26. Walk on with a cooler that says 'human head' on the side.

27. Stare at another passenger for a while, then announce 'You're one of THEM!' and move to the far corner of the elevator.

28. Burp, and then say 'mmmm...tasty!'

29. Leave a box between the doors.

30. Ask each passenger getting on if you can push the button for them.

31. Wear a puppet on your hand and talk to other passengers 'through' it.

32. Start a sing-along.

33. When the elevator is silent, look around and ask 'is that your beeper?'

34. Play the harmonica.

35. Shadow box.

36. Say 'Ding!' at each floor.

37. Lean against the button panel.

38. Say 'I wonder what all these do' and push the red buttons.

39. Listen to the elevator walls with a stethoscope.

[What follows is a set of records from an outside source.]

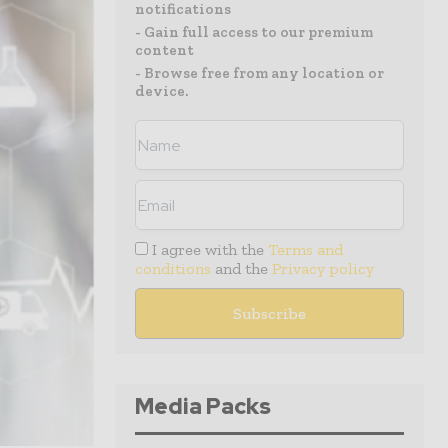
notifications
- Gain full access to our premium
content
- Browse free from any location or
device.
I agree with the
Terms and
conditions
and the
Privacy policy
Media Packs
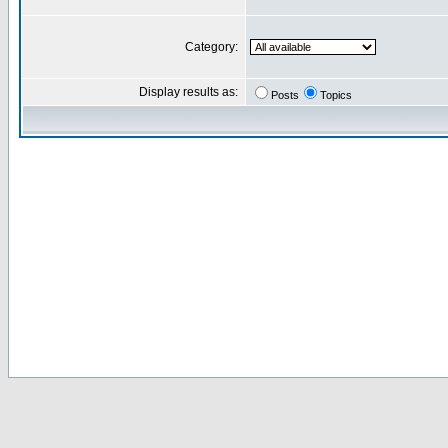
Category:
Display results as:
Posts
Topics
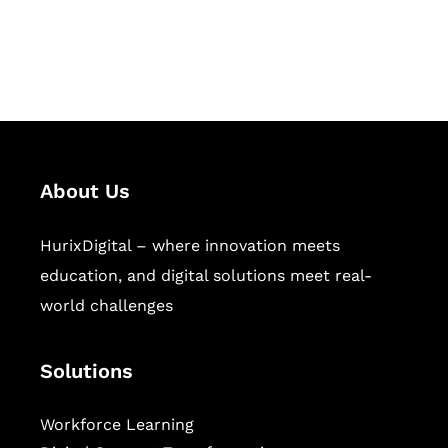
publishing across education,
workforce learning, and publishing
sectors.
About Us
HurixDigital – where innovation meets
education, and digital solutions meet real-
world challenges
Solutions
Workforce Learning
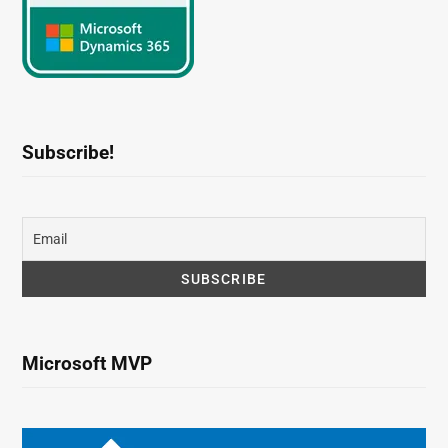
Subscribe!
Microsoft MVP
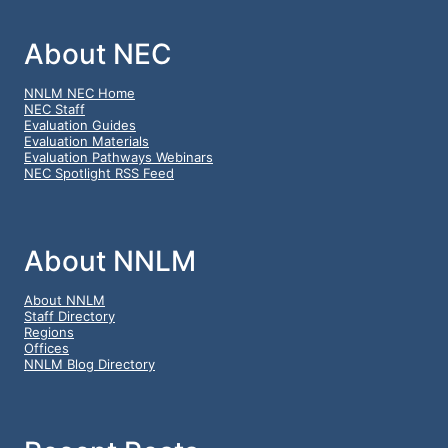
About NEC
NNLM NEC Home
NEC Staff
Evaluation Guides
Evaluation Materials
Evaluation Pathways Webinars
NEC Spotlight RSS Feed
About NNLM
About NNLM
Staff Directory
Regions
Offices
NNLM Blog Directory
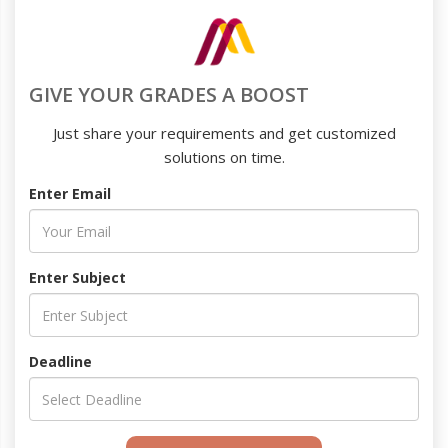
GIVE YOUR GRADES A BOOST
Just share your requirements and get customized
solutions on time.
Enter Email
Enter Subject
Deadline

40. Draw a little square on the floor with chalk and announce to the other passengers that this is your 'personal space.'

41. Bring a chair along.

42. Take a bite of a sandwich and ask another passenger: 'Wanna see wha in muh mouf?'

43. Blow spit bubbles.

44. Pull your gum out of your mouth in long strings.

45. Announce in a demonic voice: 'I must find a more suitable host body.'

46. Carry a blanket and clutch it protectively.

47. Make explosion noises when anyone presses a button.

48. Wear 'X-Ray Specs' and leer suggestively at other passengers.

49. Stare at your thumb and say 'I think it's getting larger.'

50. If anyone brushes against you, recoil and holler 'Bad Touch!'

wizard
03-11-07, 10:59
Now to find a 20 storey building somewhere and try those out :D

Sl4x0r
03-11-07, 11:14
17. Stare, grinning, at another passenger for a while, and then announce: 'I've got new socks on!'

24. Sing 'Mary had a little lamb' while continually pushing buttons.

27. Stare at another passenger for a while, then announce 'You're one of THEM!' and move to the far corner of the elevator.

33. When the elevator is silent, look around and ask 'is that your beeper?'

36. Say 'Ding!' at each floor.

49. Stare at your thumb and say 'I think it's getting larger.'

You've been watching me!

Amie
03-11-07, 11:54
12. Lean over to another passenger and whisper: 'Noogie patrol coming!'
lmao, excellent

Micky007
03-11-07, 14:34
51: Pick your nose and wipe it on the passenger next to you (or on the mirror and smudge it)

cleggypdc
03-11-07, 14:45
52: Stand at the back of the lift with you pants round your ankles and repeatedly shout "It's E# you idiot"

Micky007
03-11-07, 15:02
52: Stand at the back of the lift with you pants round your ankles and repeatedly shout "It's E# you idiot"

lol

wizard
03-11-07, 20:53
53: Claw at the doors screaming "Let Me Out"

cleggypdc
04-11-07, 10:21
54. Take pizza into the lift. When someone enters the lift hold a new slice up high and scream hear comes the airplane whilst stuffing it down your throat. When someone leaves the lift tap them on the shoulder and offer them a slice.

wizard
04-11-07, 21:05
55 - "Hey this lift hasn't broken down in 2 days"

Biodoid
05-11-07, 11:29
45. Announce in a demonic voice: 'I must find a more suitable host body.'

:twisted:

wizard
05-11-07, 11:50
56 - "What was that, there's something on top of the car" :twisted:

Lynx
05-11-07, 16:39
57. If only i didnt have airbore HIV that spreads easily...

Micky007
05-11-07, 19:49
58. Fart as loud as you can when someone walks in.